» Requisito 1:
Liste as fontes de geração de eletricidade citadas nominalmente no trecho sobre fontes renováveis.
» Requisito 2:
Cite as linhas salvas desde a primeira até a linha que contém "enough to swim in--a river that", incluindo esta, sem alterar nenhum caractere.

══ Trecho para leitura

Esta lógica começou a ser alterada há cerca de 20 anos. Desde então nenhuma hidrelétrica com grande reservatório foi construída. Mais recentemente, a expansão de qualquer hidrelétrica parou de vez. Em sentido contrário, há um rápido crescimento de outras fontes renováveis (FR), em geral para além do previsto nos planejamentos, tanto no Brasil quanto no exterior. A principal razão é a redução de custos das tecnologias, que entre 2009 e 2017 foi de 50% para a fonte eólica e 75% para a solar. Torres eólicas cada vez mais altas aproveitam velocidades maiores (a potência
varia com o cubo da velocidade) e módulos fotovoltaicos convertem cada vez mais radiação em eletricidade.

Além disso, ocorreu a massificação da produção dos equipamentos. A competitividade das FR costuma ser calculada pela anuidade do custo de investimento e custo anual de O&M dividido pela energia gerada no mesmo período.  Como a interrupção no fornecimento de energia por falta de vento ou sol é inadmissível, as FR precisam de outros recursos, despacháveis quando necessário. Por exemplo, em alguns países usinas a gás são instaladas e operadas para compensar a variabilidade da produção das FR. Portanto, uma avaliação completa da competitividade deve incluir o custo deste serviço de backup.

════
══ Linhas extraídas

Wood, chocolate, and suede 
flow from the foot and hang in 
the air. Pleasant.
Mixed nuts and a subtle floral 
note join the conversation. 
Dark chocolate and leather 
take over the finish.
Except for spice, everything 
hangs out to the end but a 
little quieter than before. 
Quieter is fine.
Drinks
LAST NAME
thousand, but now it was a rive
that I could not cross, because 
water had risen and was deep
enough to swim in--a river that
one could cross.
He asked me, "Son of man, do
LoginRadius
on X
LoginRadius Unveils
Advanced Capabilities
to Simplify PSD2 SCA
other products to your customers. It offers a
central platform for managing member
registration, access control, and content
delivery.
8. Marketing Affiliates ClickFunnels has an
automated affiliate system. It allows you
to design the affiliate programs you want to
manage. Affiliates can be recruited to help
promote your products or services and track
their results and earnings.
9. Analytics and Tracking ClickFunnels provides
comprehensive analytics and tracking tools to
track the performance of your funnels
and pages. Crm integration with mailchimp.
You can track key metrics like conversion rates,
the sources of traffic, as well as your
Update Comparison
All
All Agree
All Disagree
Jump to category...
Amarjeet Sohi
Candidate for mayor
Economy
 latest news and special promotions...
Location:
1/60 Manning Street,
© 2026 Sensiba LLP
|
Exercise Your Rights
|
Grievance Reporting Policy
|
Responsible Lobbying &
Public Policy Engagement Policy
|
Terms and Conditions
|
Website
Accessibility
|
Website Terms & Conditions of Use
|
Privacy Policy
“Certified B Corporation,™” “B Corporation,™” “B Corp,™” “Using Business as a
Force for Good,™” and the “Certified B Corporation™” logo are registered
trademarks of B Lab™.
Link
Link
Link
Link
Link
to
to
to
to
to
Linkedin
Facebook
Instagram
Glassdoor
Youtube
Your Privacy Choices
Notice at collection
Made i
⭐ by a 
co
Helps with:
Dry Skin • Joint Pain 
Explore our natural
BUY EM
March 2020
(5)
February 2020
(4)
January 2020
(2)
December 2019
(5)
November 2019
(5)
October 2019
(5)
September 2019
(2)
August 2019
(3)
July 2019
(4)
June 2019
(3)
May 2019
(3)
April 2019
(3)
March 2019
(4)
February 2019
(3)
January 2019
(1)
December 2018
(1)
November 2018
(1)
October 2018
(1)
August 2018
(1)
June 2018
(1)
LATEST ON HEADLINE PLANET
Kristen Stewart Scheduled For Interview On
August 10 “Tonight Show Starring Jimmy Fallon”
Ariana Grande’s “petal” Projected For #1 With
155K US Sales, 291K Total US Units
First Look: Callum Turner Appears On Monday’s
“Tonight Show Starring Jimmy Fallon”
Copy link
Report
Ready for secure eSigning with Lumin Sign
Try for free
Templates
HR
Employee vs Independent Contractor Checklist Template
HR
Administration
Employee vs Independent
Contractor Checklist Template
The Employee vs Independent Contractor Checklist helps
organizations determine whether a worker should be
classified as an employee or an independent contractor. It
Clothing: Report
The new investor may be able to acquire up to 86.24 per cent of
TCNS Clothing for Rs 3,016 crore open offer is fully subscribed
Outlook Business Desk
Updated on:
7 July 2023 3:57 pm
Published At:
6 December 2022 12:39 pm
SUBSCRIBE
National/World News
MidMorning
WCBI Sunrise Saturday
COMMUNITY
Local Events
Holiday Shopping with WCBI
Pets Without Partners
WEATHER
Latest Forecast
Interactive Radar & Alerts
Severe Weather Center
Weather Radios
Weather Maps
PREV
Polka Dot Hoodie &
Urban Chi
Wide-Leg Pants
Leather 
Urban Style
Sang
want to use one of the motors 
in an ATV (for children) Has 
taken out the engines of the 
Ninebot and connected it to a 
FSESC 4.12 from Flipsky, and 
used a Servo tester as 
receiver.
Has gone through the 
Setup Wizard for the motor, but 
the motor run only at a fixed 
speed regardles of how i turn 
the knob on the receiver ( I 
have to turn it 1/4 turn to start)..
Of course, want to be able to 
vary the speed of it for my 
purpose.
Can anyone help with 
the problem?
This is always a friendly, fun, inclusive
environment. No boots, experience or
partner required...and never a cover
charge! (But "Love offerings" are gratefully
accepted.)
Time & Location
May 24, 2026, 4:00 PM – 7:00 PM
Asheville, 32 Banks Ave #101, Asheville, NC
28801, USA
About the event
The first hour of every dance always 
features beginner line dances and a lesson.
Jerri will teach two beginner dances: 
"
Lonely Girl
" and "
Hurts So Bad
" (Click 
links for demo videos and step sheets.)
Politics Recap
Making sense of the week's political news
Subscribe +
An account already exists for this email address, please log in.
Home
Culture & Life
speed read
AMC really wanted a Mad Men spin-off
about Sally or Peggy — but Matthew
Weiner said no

════

» Resultado da tarefa 1:
- Hidrelétrica
- Eólica
- Solar
- Gás

» Resultado da tarefa 2:
Wood, chocolate, and suede 
flow from the foot and hang in 
the air. Pleasant.
Mixed nuts and a subtle floral 
note join the conversation. 
Dark chocolate and leather 
take over the finish.
Except for spice, everything 
hangs out to the end but a 
little quieter than before. 
Quieter is fine.
Drinks
LAST NAME
thousand, but now it was a rive
that I could not cross, because 
water had risen and was deep
enough to swim in--a river that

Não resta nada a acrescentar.